Two more Zika cases are suspected in Bowen and Cannonvale, following the positive diagnosis of a South Mackay man for the virus earlier this week.
Two more Zika cases are suspected in Bowen and Cannonvale, following the positive diagnosis of a South Mackay man for the virus earlier this week.

Two Zika cases suspected in Cannonvale and Bowen

BOWEN and Cannonvale residents are being urged to protect themselves against mosquito bites in and around their homes following two suspected cases of imported Zika virus.

Director of Public Health Dr Steven Donohue said there was no connection with the recent South Mackay case as the virus was acquired in different countries.

"The Bowen and Cannonvale travellers become unwell after returning from Bali. They were travelling with another person who lives near Gordonvale and that person has tested positive for Zika," he said.

Dr Donohue said the two women had now recovered, which made getting a definitive diagnosis a longer process as the virus was no longer active in their body.

Testing is ongoing with both women to provide further samples for testing this week.

Zika can be spread by one type of mosquito the Aedes Aegypti which lives only around buildings and breeds in fresh water containers.

If the mosquito bites a sick person, it could catch Zika virus and, after about a week, be able to spread it by biting other people.

Dr Donohue said as a precaution public health teams from Mackay and Townsville were now looking for mosquito breeding sites in Cannonvale.

The Bowen case lives on an isolated property with no aedes Aegypti mosquito population so no control work is required.
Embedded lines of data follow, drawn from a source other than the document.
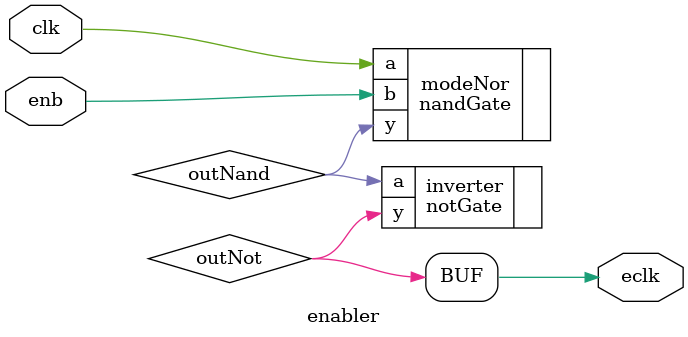
<source format=v>

/*
  Modulo enabler
 */

//Incluir notGate y nandGate al compilar

module enabler(
  input clk,
  input enb,
  output eclk
);

  wire clk,enb,eclk;

  wire outNot;
  wire outNand;

  parameter notoe = 1'b0;

  nandGate modeNor(
	 .a(clk),
	 .b(enb),
	 .y(outNand)
);

  notGate inverter(
	  .a(outNand),
	  .y(outNot)		  
);

assign eclk = outNot;

endmodule//enabler

</source>
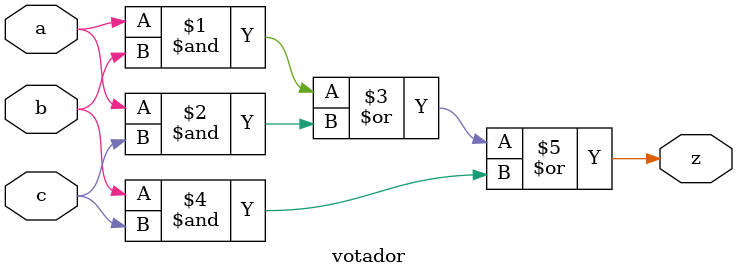
<source format=v>
module votador (input a,b,c,output z);
 assign z= (a & b) | (a & c) | (b & c);
endmodule
</source>
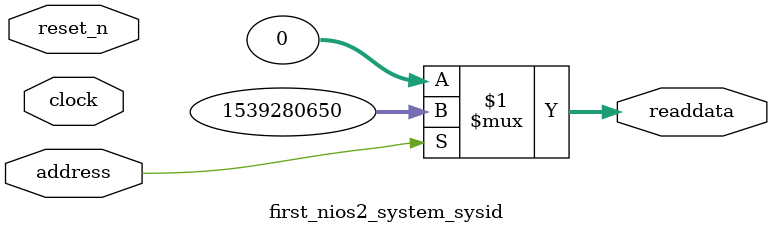
<source format=v>

`timescale 1ns / 1ps
// synthesis translate_on

// turn off superfluous verilog processor warnings 
// altera message_level Level1 
// altera message_off 10034 10035 10036 10037 10230 10240 10030 

module first_nios2_system_sysid (
               // inputs:
                address,
                clock,
                reset_n,

               // outputs:
                readdata
             )
;

  output  [ 31: 0] readdata;
  input            address;
  input            clock;
  input            reset_n;

  wire    [ 31: 0] readdata;
  //control_slave, which is an e_avalon_slave
  assign readdata = address ? 1539280650 : 0;

endmodule




</source>
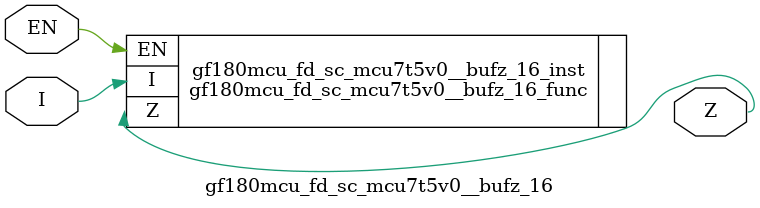
<source format=v>

module gf180mcu_fd_sc_mcu7t5v0__bufz_16( EN, I, Z );
input EN, I;
output Z;

   `ifdef FUNCTIONAL  //  functional //

	gf180mcu_fd_sc_mcu7t5v0__bufz_16_func gf180mcu_fd_sc_mcu7t5v0__bufz_16_behav_inst(.EN(EN),.I(I),.Z(Z));

   `else

	gf180mcu_fd_sc_mcu7t5v0__bufz_16_func gf180mcu_fd_sc_mcu7t5v0__bufz_16_inst(.EN(EN),.I(I),.Z(Z));

	// spec_gates_begin


	// spec_gates_end



   specify

	// specify_block_begin

	// comb arc EN --> Z
	 (EN => Z) = (1.0,1.0);

	// comb arc I --> Z
	 (I => Z) = (1.0,1.0);

	// specify_block_end

   endspecify

   `endif

endmodule

</source>
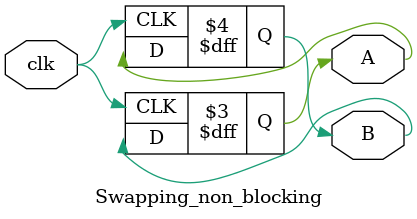
<source format=v>
module Swapping_non_blocking(A,B,clk);
	output A,B;
	input clk;
	reg A, B;
	
	initial
		begin
			A=1;
			B=0;
		end
			always @(posedge clk)
			begin
				 A<=B;
			    B<=A;
			end

endmodule

</source>
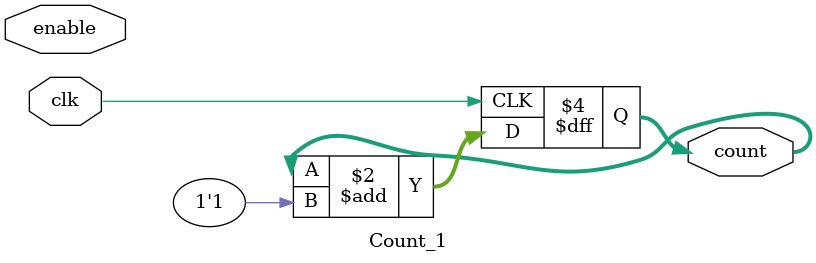
<source format=v>
`timescale 1ns / 1psmodule Count_1(    input clk,    output reg[7:0] count,    input enable    );    initial count = 0;always @ (posedge clk) begin    count <= count + 1'b1;endendmodule
</source>
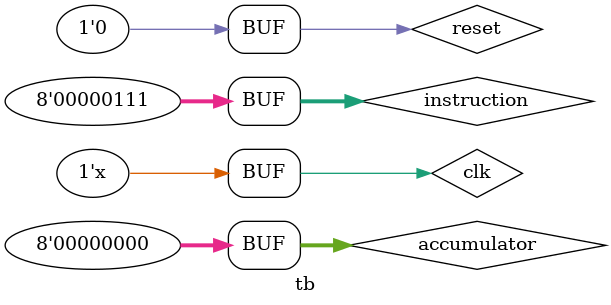
<source format=v>
`timescale 1ns / 1ps


module tb(

    );
    reg clk, reset;
    reg [7:0] instruction, accumulator;
    wire [2:0] alu_select;
    wire wr_en, PC_en, A_en, ins_store_en;
    wire addr_mux;
    wire data_mux;
    wire [1:0] PC_mux, state, pin;
    wire addr_select, mem_select;
    wire [7:0] ins_store;
    controller dut(.clk(clk), .instruction(instruction), .accumulator(accumulator), .alu_select(alu_select),
    .wr_en(wr_en), .PC_en(PC_en), .A_en(A_en), .ins_store_en(ins_store_en), .addr_mux(addr_mux),
    .data_mux(data_mux), .PC_mux(PC_mux), .state(state), .pin(pin), .addr_select(addr_select), 
    .mem_select(mem_select), .ins_store(ins_store));
    
    always #50 clk = ~clk;
    
    initial begin
//        ins_store_en = 1'b1;
        clk = 0;
        instruction = 8'b00000111;
        accumulator = 8'b0;
        reset = 1'b0; #1
        reset = 1'b1; #220
        reset = 1'b0;
    end
    
endmodule

</source>
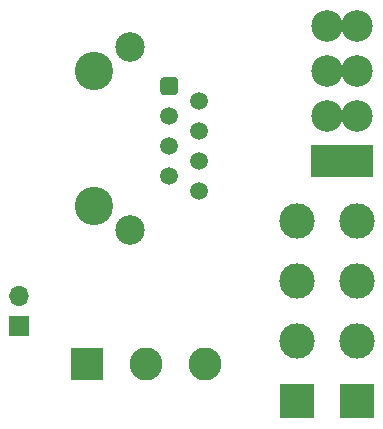
<source format=gbr>
%TF.GenerationSoftware,KiCad,Pcbnew,(5.1.9-0-10_14)*%
%TF.CreationDate,2021-06-18T10:34:29+02:00*%
%TF.ProjectId,RJ45-Terminalblock-Adapter,524a3435-2d54-4657-926d-696e616c626c,rev?*%
%TF.SameCoordinates,Original*%
%TF.FileFunction,Soldermask,Top*%
%TF.FilePolarity,Negative*%
%FSLAX46Y46*%
G04 Gerber Fmt 4.6, Leading zero omitted, Abs format (unit mm)*
G04 Created by KiCad (PCBNEW (5.1.9-0-10_14)) date 2021-06-18 10:34:29*
%MOMM*%
%LPD*%
G01*
G04 APERTURE LIST*
%ADD10C,3.000000*%
%ADD11R,3.000000X3.000000*%
%ADD12C,2.670000*%
%ADD13R,2.670000X2.670000*%
%ADD14C,3.250000*%
%ADD15C,1.500000*%
%ADD16C,2.500000*%
%ADD17R,2.800000X2.800000*%
%ADD18C,2.800000*%
%ADD19R,1.700000X1.700000*%
%ADD20O,1.700000X1.700000*%
G04 APERTURE END LIST*
D10*
%TO.C,J3*%
X104140000Y-35560000D03*
X104140000Y-40640000D03*
X104140000Y-45720000D03*
D11*
X104140000Y-50800000D03*
D10*
X99060000Y-35560000D03*
X99060000Y-40640000D03*
X99060000Y-45720000D03*
D11*
X99060000Y-50800000D03*
%TD*%
D12*
%TO.C,J4*%
X104140000Y-19050000D03*
X104140000Y-22860000D03*
X104140000Y-26670000D03*
D13*
X104140000Y-30480000D03*
X101600000Y-30480000D03*
D12*
X101600000Y-26670000D03*
X101600000Y-22860000D03*
X101600000Y-19050000D03*
%TD*%
D14*
%TO.C,J1*%
X81905000Y-34285000D03*
X81905000Y-22855000D03*
G36*
G01*
X87765500Y-23380000D02*
X88764500Y-23380000D01*
G75*
G02*
X89015000Y-23630500I0J-250500D01*
G01*
X89015000Y-24629500D01*
G75*
G02*
X88764500Y-24880000I-250500J0D01*
G01*
X87765500Y-24880000D01*
G75*
G02*
X87515000Y-24629500I0J250500D01*
G01*
X87515000Y-23630500D01*
G75*
G02*
X87765500Y-23380000I250500J0D01*
G01*
G37*
D15*
X90805000Y-25390000D03*
X88265000Y-26670000D03*
X90805000Y-27930000D03*
X88265000Y-29210000D03*
X90805000Y-30470000D03*
X88265000Y-31750000D03*
D16*
X84955000Y-20825000D03*
D15*
X90805000Y-33010000D03*
D16*
X84955000Y-36315000D03*
%TD*%
D17*
%TO.C,J2*%
X81280000Y-47625000D03*
D18*
X86280000Y-47625000D03*
X91280000Y-47625000D03*
%TD*%
D19*
%TO.C,J5*%
X75565000Y-44450000D03*
D20*
X75565000Y-41910000D03*
%TD*%
M02*

</source>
"Weekend inspections have found some mosquito breeding sites in Cannonvale and some live mosquitoes which may be aedes Aegypti. Further testing is happening to confirm this," Dr Donohue said.

"The risk that the virus has become established in the Cannonvale mosquito population is low however as a precaution we are looking at properties and undertaking control measures where we do find mosquitoes.

"We know the Airlie Beach area is low risk for aedes Aegypti because we haven't had a dengue outbreak for more than 20 years," he said.

Dr Donohue said regardless of the risk now was a good time for people to take action to rid their property and home of mosquitoes.